═════ RECORDS ═════

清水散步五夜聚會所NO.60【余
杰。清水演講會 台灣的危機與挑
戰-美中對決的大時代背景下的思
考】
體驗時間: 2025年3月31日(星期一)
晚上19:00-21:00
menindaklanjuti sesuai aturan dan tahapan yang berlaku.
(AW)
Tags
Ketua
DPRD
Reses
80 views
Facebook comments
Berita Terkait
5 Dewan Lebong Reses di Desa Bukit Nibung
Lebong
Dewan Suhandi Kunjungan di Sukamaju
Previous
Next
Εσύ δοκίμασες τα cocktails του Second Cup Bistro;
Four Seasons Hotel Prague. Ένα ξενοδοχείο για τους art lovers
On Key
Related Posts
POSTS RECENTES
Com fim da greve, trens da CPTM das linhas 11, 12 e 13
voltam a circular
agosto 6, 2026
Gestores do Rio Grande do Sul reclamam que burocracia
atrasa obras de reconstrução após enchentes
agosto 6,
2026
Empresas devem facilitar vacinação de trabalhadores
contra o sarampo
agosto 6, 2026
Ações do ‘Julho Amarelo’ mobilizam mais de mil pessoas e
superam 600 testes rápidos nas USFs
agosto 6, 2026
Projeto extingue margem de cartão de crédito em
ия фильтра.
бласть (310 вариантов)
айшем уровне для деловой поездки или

═════

#### EXERCISE:
Starting with the line that contains "atrasa obras de reconstrução após enchentes", restate every line through the end of the records above, exactly and with no other lines.

#### WORKED SOLUTION:
atrasa obras de reconstrução após enchentes
agosto 6,
2026
Empresas devem facilitar vacinação de trabalhadores
contra o sarampo
agosto 6, 2026
Ações do ‘Julho Amarelo’ mobilizam mais de mil pessoas e
superam 600 testes rápidos nas USFs
agosto 6, 2026
Projeto extingue margem de cartão de crédito em
ия фильтра.
бласть (310 вариантов)
айшем уровне для деловой поездки или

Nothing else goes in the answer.